Task description: Of all the lines below, output only those starting at the one with "4/8 – Dauer: 03:57" and ending at the one with "بانوهات فوم الشرقية", both ends included, exactly as written.

*** Provided records ***

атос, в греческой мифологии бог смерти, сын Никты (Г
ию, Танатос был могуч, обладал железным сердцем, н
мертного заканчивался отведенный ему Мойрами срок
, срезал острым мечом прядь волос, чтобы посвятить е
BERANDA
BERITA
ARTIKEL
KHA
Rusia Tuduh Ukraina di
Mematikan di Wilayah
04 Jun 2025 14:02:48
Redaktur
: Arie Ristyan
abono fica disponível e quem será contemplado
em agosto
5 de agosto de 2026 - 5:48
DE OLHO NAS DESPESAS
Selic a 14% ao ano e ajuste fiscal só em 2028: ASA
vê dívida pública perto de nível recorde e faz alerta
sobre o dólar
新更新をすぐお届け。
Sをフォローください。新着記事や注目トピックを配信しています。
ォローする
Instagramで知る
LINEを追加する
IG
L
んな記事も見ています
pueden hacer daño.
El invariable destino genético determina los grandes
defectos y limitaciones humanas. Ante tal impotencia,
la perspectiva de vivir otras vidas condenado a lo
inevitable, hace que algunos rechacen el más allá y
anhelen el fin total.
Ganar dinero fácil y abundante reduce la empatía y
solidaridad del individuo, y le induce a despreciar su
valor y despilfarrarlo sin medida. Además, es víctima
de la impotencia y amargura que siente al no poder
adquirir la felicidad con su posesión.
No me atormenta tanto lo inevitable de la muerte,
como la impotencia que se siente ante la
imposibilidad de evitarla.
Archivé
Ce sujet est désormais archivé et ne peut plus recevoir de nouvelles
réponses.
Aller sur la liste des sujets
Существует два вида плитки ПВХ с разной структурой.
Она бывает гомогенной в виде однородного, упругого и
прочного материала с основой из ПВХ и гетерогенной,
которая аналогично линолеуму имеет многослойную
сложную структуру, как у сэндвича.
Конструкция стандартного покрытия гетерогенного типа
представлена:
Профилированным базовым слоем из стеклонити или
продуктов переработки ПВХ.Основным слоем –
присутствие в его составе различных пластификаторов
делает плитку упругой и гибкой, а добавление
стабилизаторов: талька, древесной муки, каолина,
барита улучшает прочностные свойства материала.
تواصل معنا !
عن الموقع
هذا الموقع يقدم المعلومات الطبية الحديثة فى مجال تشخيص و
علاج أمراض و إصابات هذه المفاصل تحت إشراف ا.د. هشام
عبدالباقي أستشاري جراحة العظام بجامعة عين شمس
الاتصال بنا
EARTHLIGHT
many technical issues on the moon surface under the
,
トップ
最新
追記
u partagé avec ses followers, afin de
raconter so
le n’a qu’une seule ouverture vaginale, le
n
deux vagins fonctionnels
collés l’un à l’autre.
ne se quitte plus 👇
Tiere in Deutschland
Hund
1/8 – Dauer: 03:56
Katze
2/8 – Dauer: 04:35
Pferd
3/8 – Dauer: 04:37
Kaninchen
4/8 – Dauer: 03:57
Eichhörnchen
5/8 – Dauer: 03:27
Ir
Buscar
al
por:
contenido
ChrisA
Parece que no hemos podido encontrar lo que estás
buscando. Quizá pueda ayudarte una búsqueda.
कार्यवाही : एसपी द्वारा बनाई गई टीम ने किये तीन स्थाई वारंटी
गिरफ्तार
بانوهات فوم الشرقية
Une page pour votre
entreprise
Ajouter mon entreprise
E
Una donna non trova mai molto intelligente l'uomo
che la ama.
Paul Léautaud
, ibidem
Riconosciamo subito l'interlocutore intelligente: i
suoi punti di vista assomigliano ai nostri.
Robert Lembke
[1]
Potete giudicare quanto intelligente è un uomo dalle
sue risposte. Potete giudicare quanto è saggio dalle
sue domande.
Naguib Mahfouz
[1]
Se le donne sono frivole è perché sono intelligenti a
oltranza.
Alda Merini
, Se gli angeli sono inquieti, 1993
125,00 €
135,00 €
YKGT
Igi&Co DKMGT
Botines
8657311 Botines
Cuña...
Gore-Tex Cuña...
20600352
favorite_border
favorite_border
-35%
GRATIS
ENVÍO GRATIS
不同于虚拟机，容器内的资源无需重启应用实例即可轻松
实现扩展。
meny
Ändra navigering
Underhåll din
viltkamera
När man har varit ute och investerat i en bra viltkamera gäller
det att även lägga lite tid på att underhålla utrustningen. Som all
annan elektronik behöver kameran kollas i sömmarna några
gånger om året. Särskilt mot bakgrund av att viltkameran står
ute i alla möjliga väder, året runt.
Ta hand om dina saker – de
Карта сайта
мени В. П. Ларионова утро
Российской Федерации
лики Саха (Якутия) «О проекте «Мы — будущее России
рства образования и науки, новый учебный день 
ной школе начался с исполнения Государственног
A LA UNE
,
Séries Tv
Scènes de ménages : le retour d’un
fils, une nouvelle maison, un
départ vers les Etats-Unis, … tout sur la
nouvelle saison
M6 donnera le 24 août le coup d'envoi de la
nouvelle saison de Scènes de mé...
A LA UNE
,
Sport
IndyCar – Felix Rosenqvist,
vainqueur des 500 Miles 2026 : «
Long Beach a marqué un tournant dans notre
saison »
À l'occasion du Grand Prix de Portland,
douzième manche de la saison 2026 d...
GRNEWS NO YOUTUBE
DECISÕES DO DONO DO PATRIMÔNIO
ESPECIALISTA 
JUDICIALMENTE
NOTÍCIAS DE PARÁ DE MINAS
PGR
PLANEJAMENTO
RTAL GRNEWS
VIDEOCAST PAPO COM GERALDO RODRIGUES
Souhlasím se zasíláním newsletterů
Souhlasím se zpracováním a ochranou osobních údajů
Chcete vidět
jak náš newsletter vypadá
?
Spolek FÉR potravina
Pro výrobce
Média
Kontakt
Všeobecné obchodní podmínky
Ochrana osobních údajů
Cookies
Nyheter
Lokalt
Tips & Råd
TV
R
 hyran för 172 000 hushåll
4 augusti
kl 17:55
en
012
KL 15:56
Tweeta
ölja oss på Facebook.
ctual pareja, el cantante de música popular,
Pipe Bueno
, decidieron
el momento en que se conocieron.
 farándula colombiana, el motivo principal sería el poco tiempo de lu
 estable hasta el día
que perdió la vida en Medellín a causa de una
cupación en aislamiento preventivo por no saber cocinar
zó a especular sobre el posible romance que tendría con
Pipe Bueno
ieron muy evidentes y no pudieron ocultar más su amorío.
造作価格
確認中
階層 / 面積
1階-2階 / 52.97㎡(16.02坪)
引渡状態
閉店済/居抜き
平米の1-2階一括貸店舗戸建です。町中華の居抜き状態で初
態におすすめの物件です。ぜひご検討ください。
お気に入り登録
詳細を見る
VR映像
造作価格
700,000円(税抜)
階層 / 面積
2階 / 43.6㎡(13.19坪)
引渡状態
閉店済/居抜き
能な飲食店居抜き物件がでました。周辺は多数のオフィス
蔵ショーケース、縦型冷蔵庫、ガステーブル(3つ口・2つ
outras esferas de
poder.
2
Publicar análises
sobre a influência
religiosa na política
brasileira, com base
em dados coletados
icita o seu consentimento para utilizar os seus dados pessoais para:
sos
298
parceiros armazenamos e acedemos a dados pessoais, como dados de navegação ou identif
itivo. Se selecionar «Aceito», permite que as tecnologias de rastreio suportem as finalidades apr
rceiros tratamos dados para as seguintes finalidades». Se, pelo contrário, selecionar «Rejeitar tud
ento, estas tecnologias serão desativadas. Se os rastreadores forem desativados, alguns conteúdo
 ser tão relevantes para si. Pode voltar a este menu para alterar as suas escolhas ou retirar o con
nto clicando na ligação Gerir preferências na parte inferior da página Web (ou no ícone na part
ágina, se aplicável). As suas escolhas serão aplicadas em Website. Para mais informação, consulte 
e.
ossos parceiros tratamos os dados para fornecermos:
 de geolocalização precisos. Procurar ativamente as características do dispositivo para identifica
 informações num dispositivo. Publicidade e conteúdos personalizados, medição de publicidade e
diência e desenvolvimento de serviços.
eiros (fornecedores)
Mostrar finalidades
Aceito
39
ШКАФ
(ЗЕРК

***

Solution:
4/8 – Dauer: 03:57
Eichhörnchen
5/8 – Dauer: 03:27
Ir
Buscar
al
por:
contenido
ChrisA
Parece que no hemos podido encontrar lo que estás
buscando. Quizá pueda ayudarte una búsqueda.
कार्यवाही : एसपी द्वारा बनाई गई टीम ने किये तीन स्थाई वारंटी
गिरफ्तार
بانوهات فوم الشرقية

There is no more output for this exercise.